• **Aim of the exercise**:
Please copy the stretch of the integral derivations text below from "If someone could" through "it is fine.)", character for character.

• **Reading text**:

┌──

If someone could show to me how one can derive the formulae of (1) and (3) I would be really thankful.

(since they are similar I put them both in one question, hope that it is fine.)

Answer 1

1) $$ \begin{align} \int_{-\infty}^\infty\frac{x^{p-1}}{1+x^2}\,\mathrm{d}x &=\int_0^\infty\frac{x^{p-1}}{1+x^2}\,\mathrm{d}x+\int_{-\infty}^0\frac{x^{p-1}}{1+x^2}\,\mathrm{d}x\tag{1a}\\ &=\int_0^\infty\frac{x^{p-1}}{1+x^2}\,\mathrm{d}x+(-1)^{p-1}\int_0^\infty\frac{u^{p-1}}{1+u^2}\,\mathrm{d}u\tag{1b}\\ &=\left(1+e^{i\pi(p-1)}\right)\int_0^\infty\frac{x^{p-1}}{1+x^2}\,\mathrm{d}x\tag{1c} \end{align} $$ Explanation:
$\text{(1a):}$ split the domain of integration
$\text{(1b):}$ substitute $x=-u$
$\text{(1c):}$ substitue $u\mapsto x$ and apply $-1=e^{i\pi}$

2) As mentioned by Anne Bauval in comments, $$ \begin{align} \int_0^\infty\frac{x^{a-1}}{1+x}\,\mathrm{d}x &=\int_0^1\frac{x^{a-1}}{1+x}\,\mathrm{d}x+\int_1^\infty\frac{x^{a-1}}{1+x}\,\mathrm{d}x\tag{2a}\\ &=\int_0^1\frac{x^{a-1}}{1+x}\,\mathrm{d}x+\int_0^1\frac{u^{-a}}{1+u}\,\mathrm{d}u\tag{2b}\\ &=\int_0^1\frac{x^{a-1}+x^{-a}}{1+x}\,\mathrm{d}x\tag{2c} \end{align} $$ Explanation:
$\text{(2a):}$ split the domain of integration
$\text{(2b):}$ substitute $x=1/u$
$\text{(2c):}$ substitue $u\mapsto x$ and combine integrals

└──

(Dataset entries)
┌──

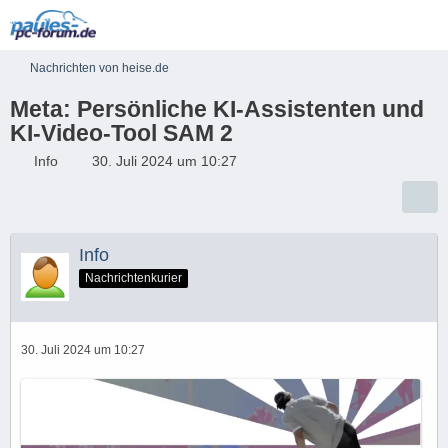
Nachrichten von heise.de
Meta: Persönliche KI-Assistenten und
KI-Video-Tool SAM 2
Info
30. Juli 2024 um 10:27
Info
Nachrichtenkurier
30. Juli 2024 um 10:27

└──
┌──

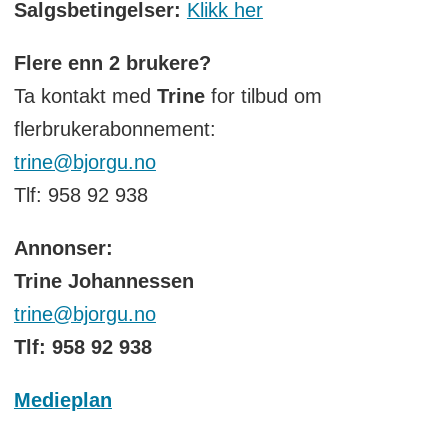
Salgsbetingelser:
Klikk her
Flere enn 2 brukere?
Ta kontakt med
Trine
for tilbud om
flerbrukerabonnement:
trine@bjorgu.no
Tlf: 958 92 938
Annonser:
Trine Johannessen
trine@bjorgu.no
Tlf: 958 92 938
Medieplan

└──

• **Problem solution**:
If someone could show to me how one can derive the formulae of (1) and (3) I would be really thankful.

(since they are similar I put them both in one question, hope that it is fine.)